=== EXTRACTED MATERIAL ===

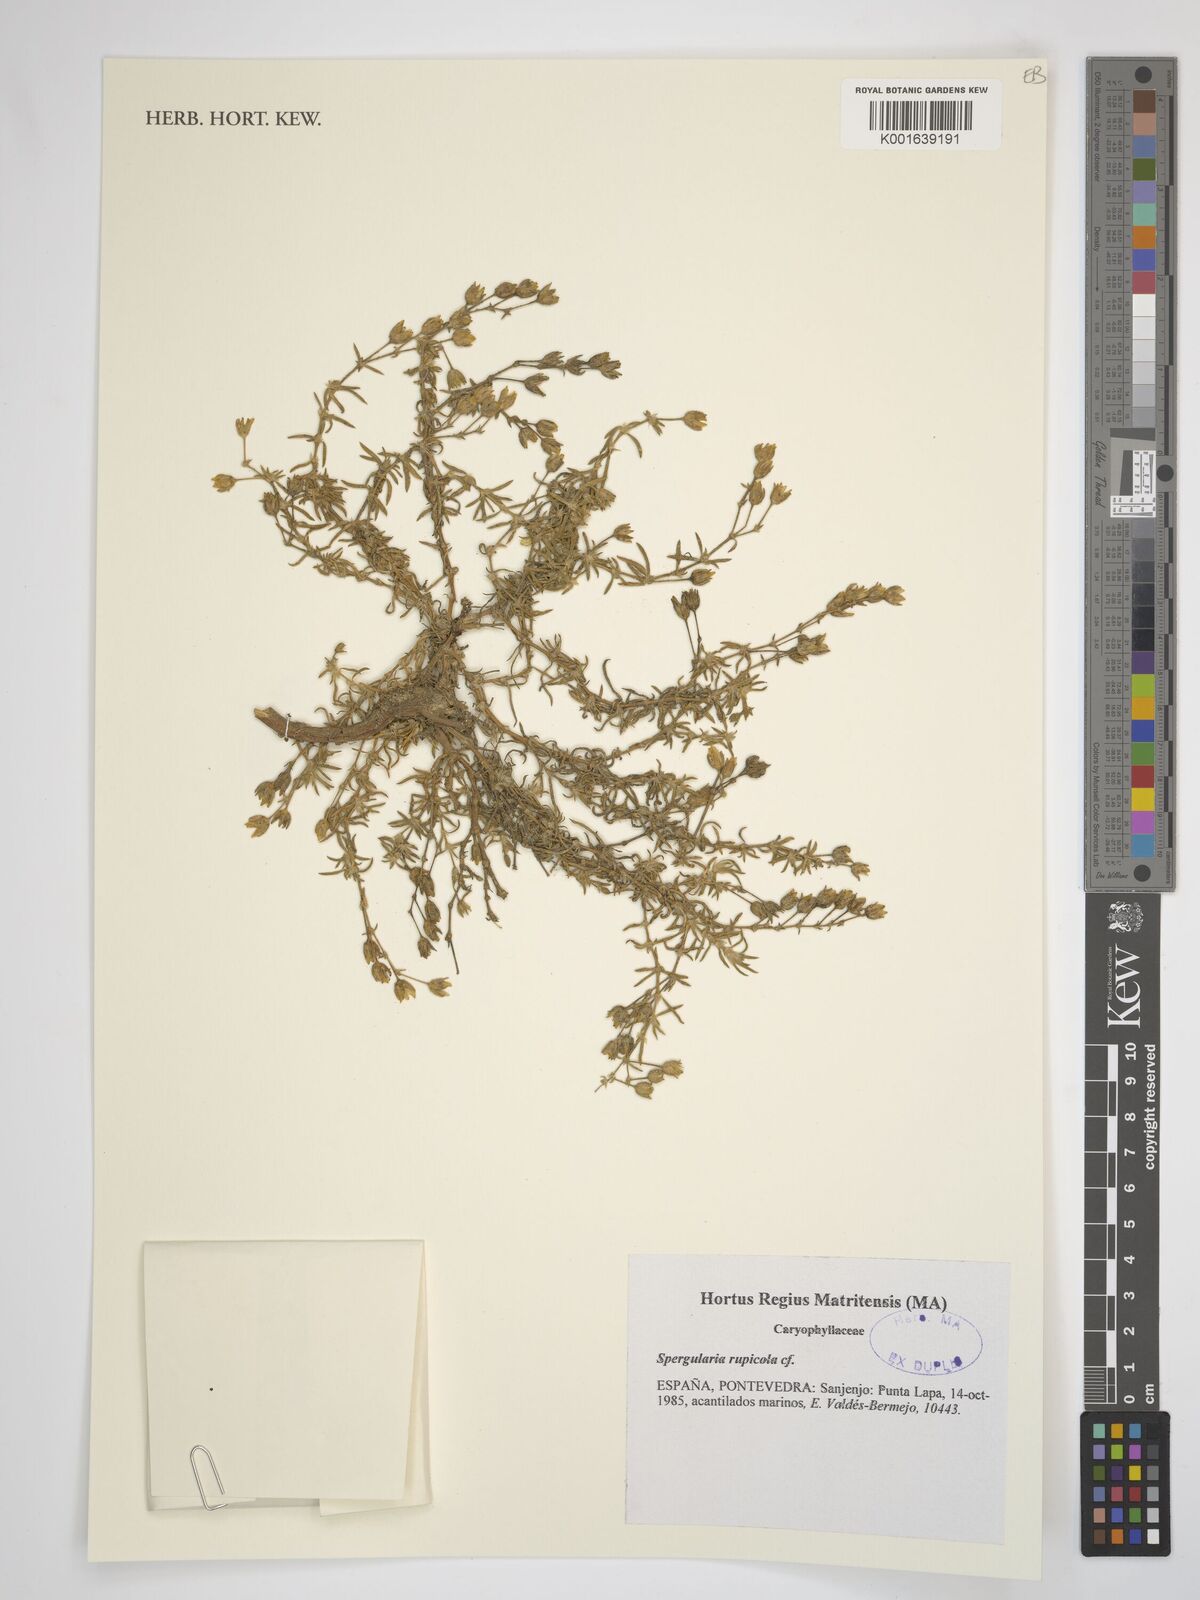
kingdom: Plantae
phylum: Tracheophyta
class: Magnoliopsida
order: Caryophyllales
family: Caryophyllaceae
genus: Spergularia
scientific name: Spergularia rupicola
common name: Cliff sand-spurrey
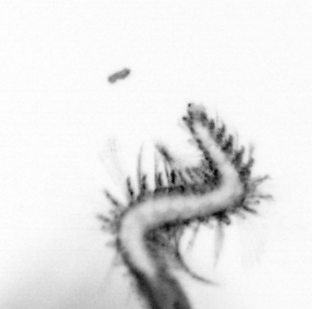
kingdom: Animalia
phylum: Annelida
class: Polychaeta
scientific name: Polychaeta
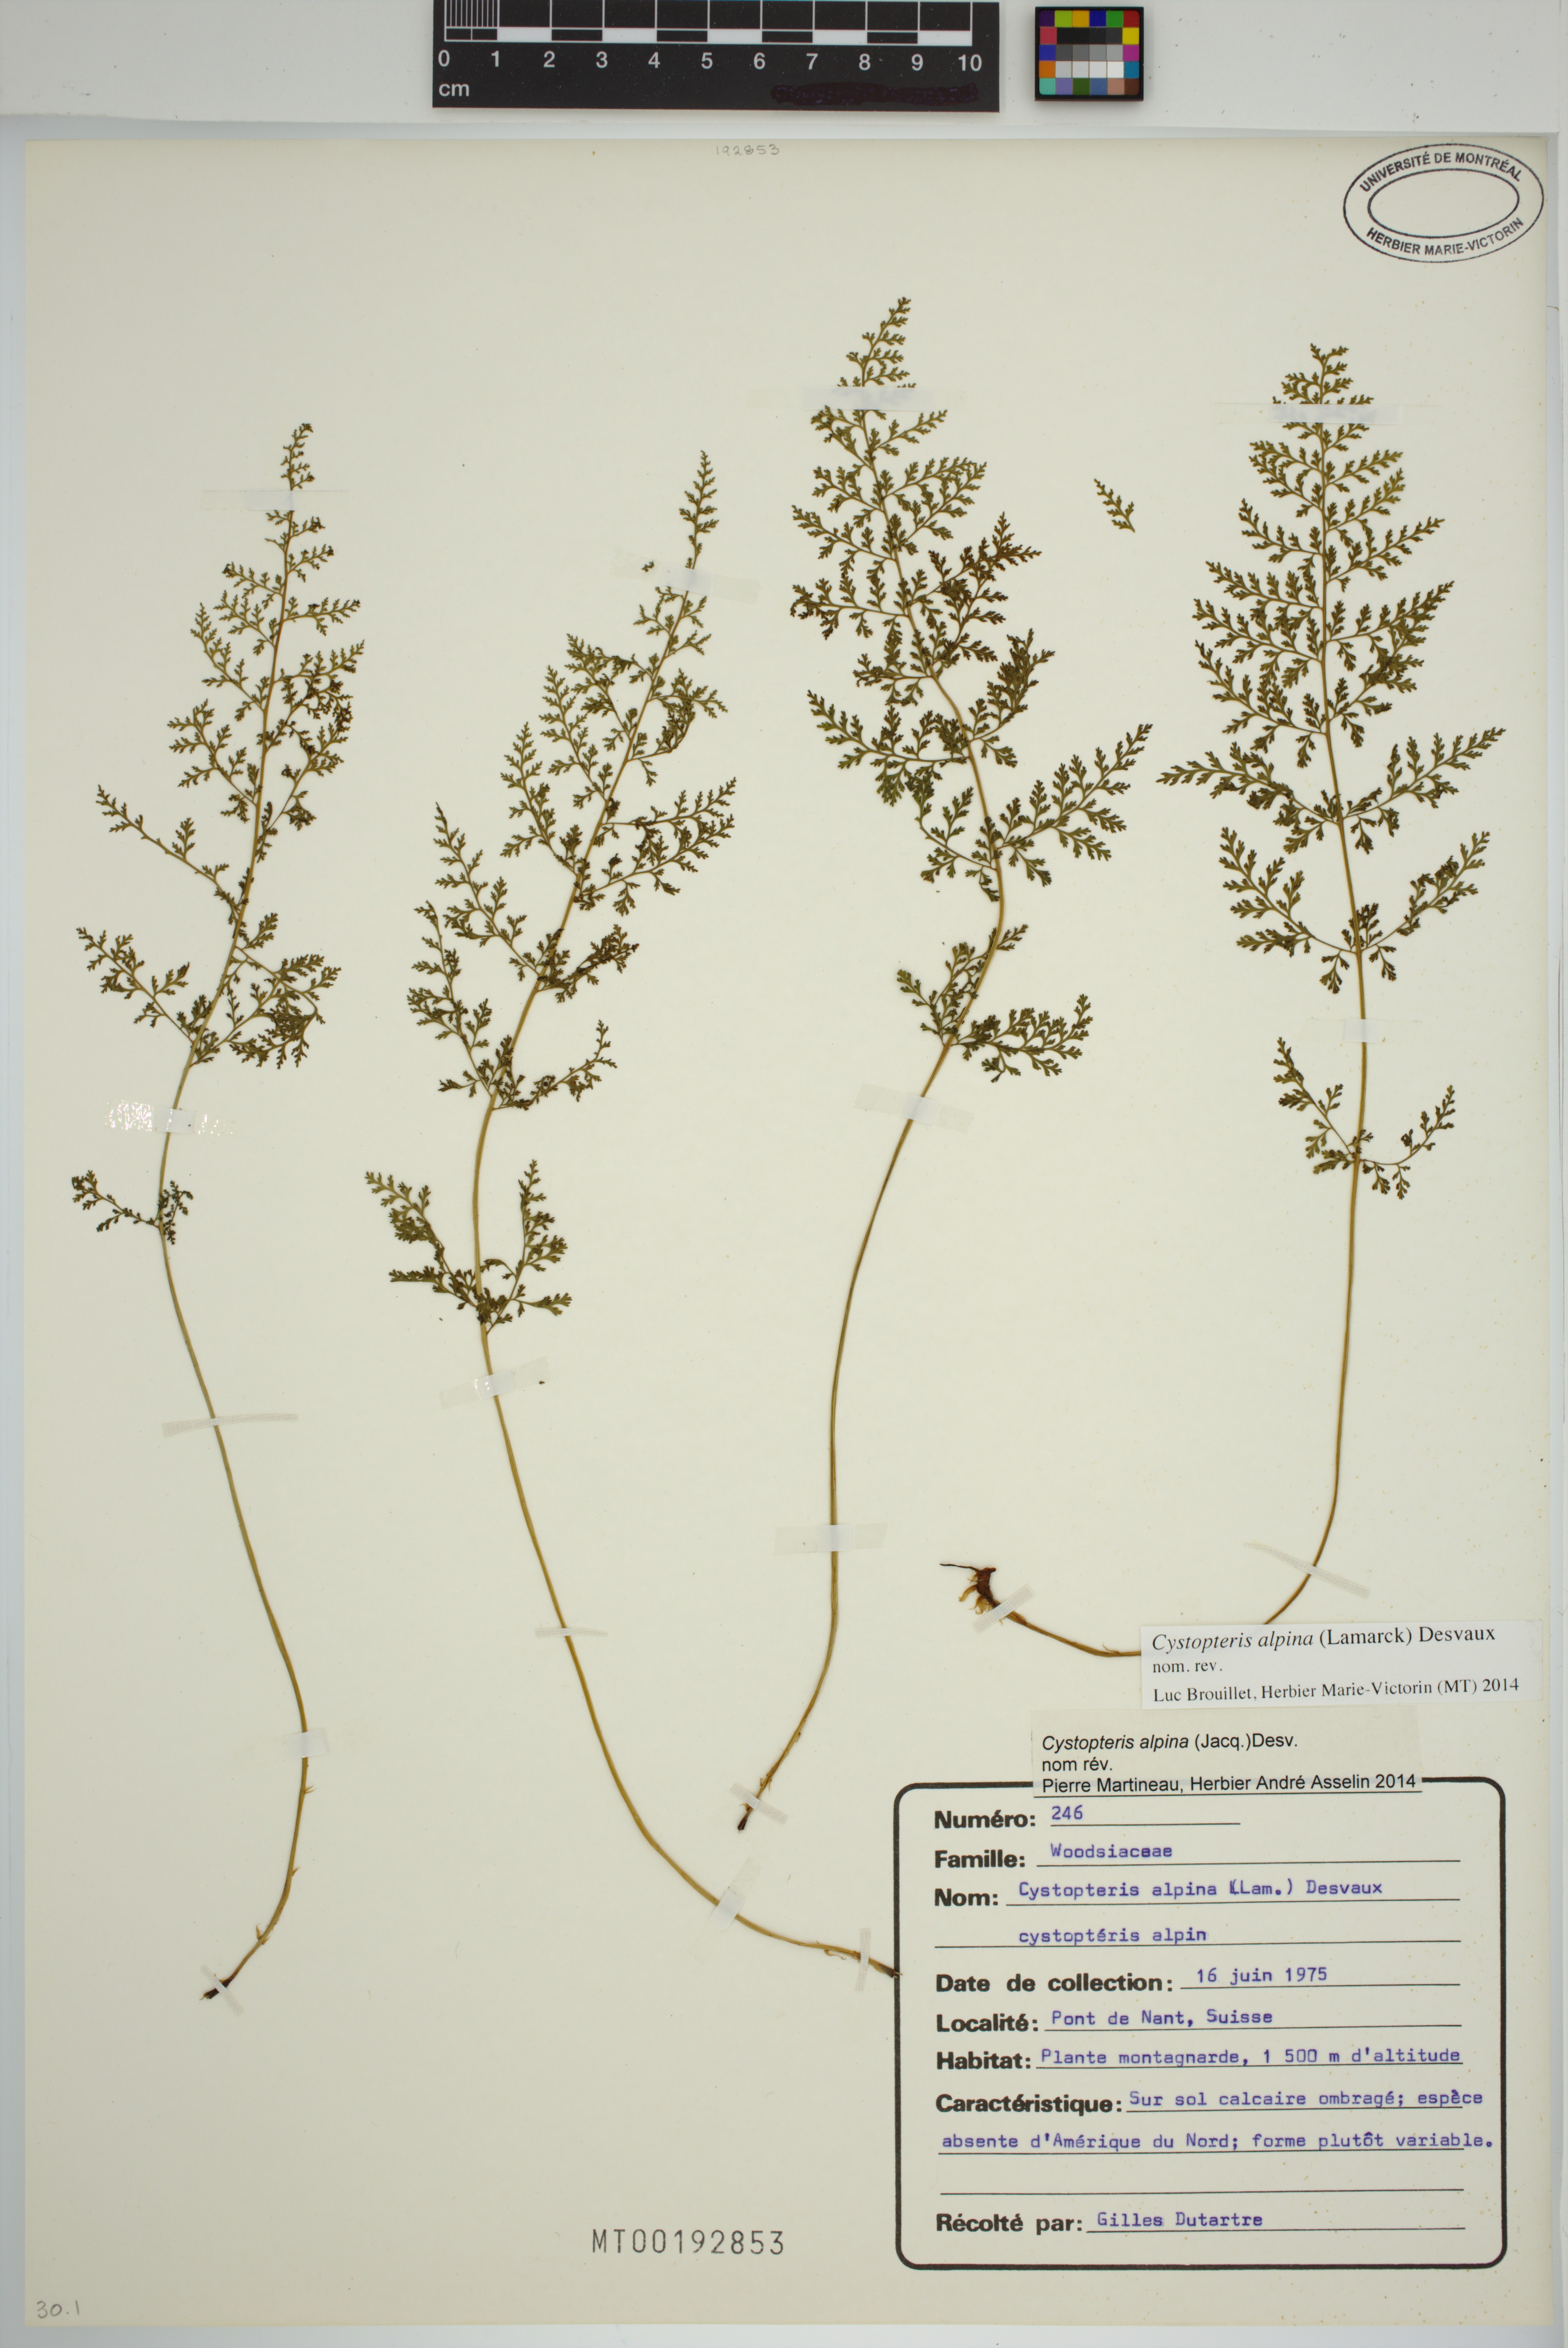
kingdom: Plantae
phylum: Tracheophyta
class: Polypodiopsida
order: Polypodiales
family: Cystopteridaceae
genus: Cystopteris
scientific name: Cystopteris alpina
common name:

===

Copy every text line of the listing above word for word, and leave the pictures out of your answer.

> _WRITTEN REPLY_:
kingdom: Plantae
phylum: Tracheophyta
class: Magnoliopsida
order: Caryophyllales
family: Caryophyllaceae
genus: Spergularia
scientific name: Spergularia rupicola
common name: Cliff sand-spurrey
kingdom: Animalia
phylum: Annelida
class: Polychaeta
scientific name: Polychaeta
kingdom: Plantae
phylum: Tracheophyta
class: Polypodiopsida
order: Polypodiales
family: Cystopteridaceae
genus: Cystopteris
scientific name: Cystopteris alpina
common name:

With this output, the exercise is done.